The smiles that lit up the Indian apparel export industry during the last few weeks when the rupee slid against the dollar, is now beginning to fade.

Overseas buyers are now increasingly insisting on a reduction in prices or discount, as they see the margins of Indian exporters rallying in the wake of the rupee slide. Margins for the domestic apparel exporters have risen by about five to seven per cent in recent weeks.

“Now our buyers are asking for a discount. They say that we can pass on a Rs 1-2 per dollar benefit in the current scenario,” a senior office-bearer of the Apparel Export Promotion Council, said.

Exports

The council is, however, optimistic that India’s apparel exports would grow by 15 per cent this fiscal. Last fiscal, there was a drop to $12.7 billion from $13.4 billion due to the global economic slowdown.

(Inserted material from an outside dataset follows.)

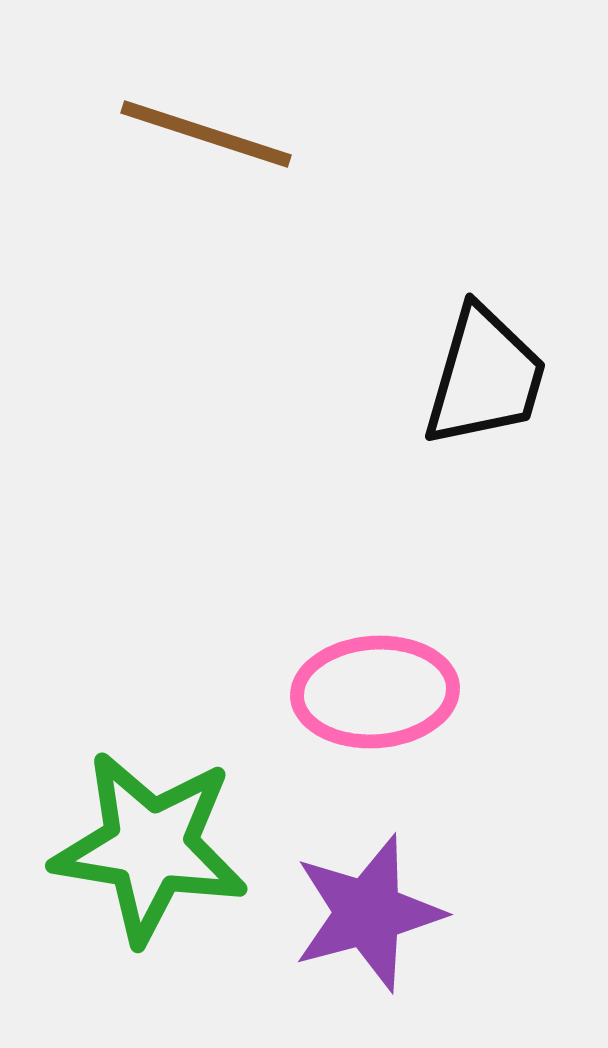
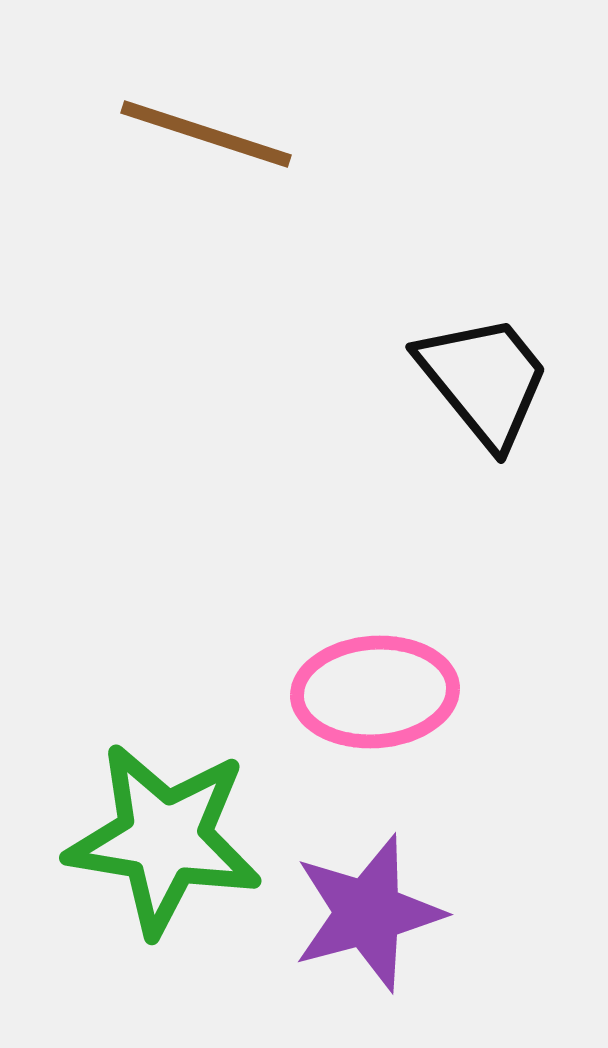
black trapezoid: moved 1 px left, 3 px down; rotated 55 degrees counterclockwise
green star: moved 14 px right, 8 px up
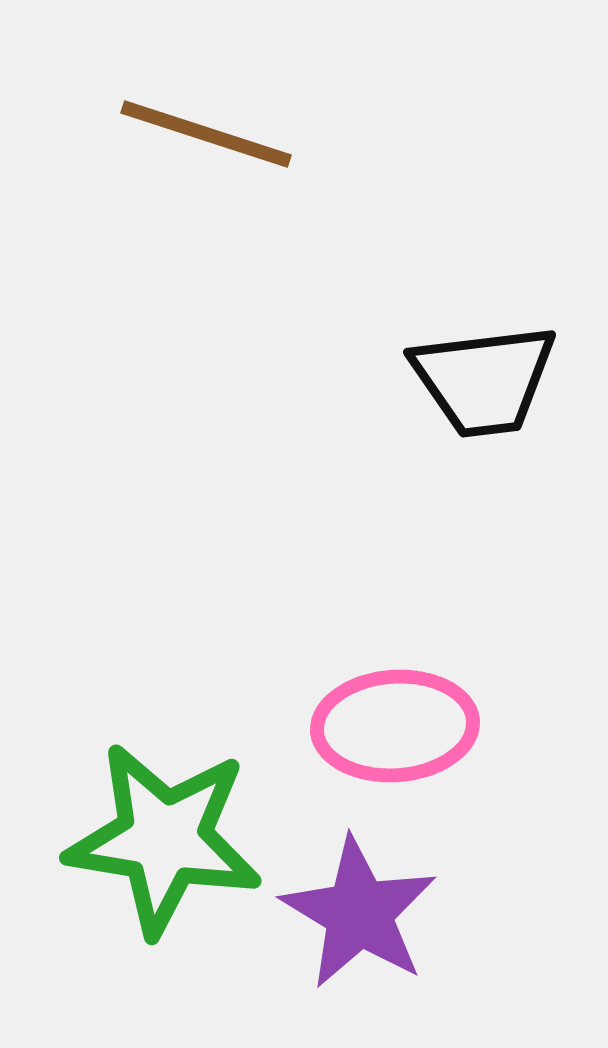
black trapezoid: rotated 122 degrees clockwise
pink ellipse: moved 20 px right, 34 px down
purple star: moved 9 px left; rotated 26 degrees counterclockwise
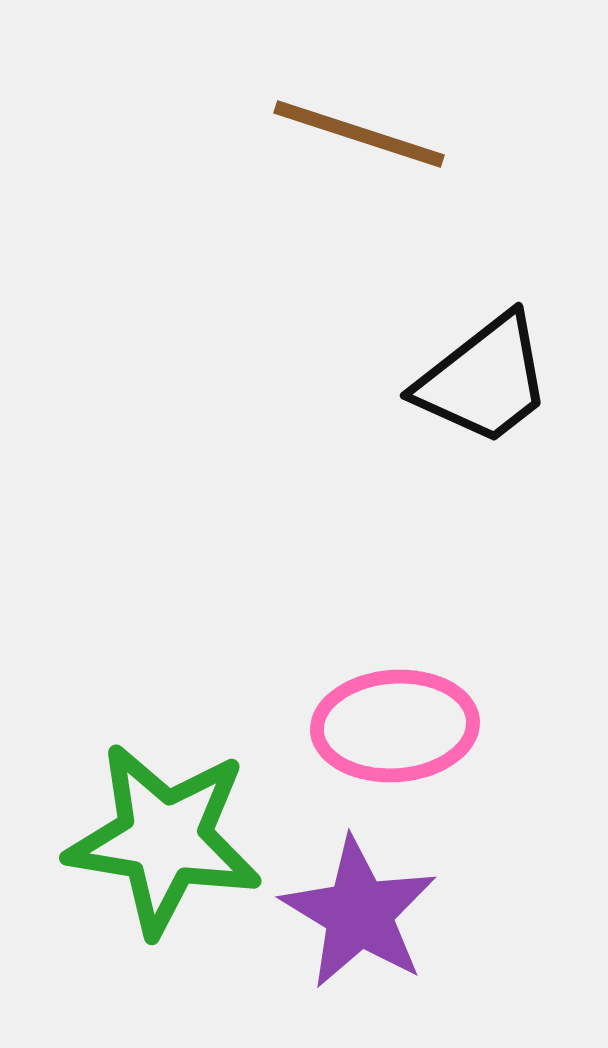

“In the last two months, we have seen a 10 per cent growth over the corresponding months of the last fiscal. While the US markets began to pick up, the rupee depreciation also helped push up exports,” A. Sakthivel, Chairman of the council, told Business Line. However, shortage of skilled labour is posing a serious challenge to the industry. The demand for skilled workers is estimated to increase by two million from the existing pool of 12.4 million in the next four years.

Taking up this challenge, the Apparel Training and Design Centre, an apex body under the council, is set to train 2.50 lakh people in the current Plan period. Last fiscal, it trained 60,000 people in various skills including fashion design, apparel making, export merchandising and computer aided design. “We plan to expand our network of training centres from the present 177 to 250 in the next four years,” Darlie Koshy, CEO of the centre, said.

He said those completing the centre’s courses, which range from four weeks to six months, were getting an entry level salary of between Rs 8,000 and Rs 12,000 a month in the apparel industry.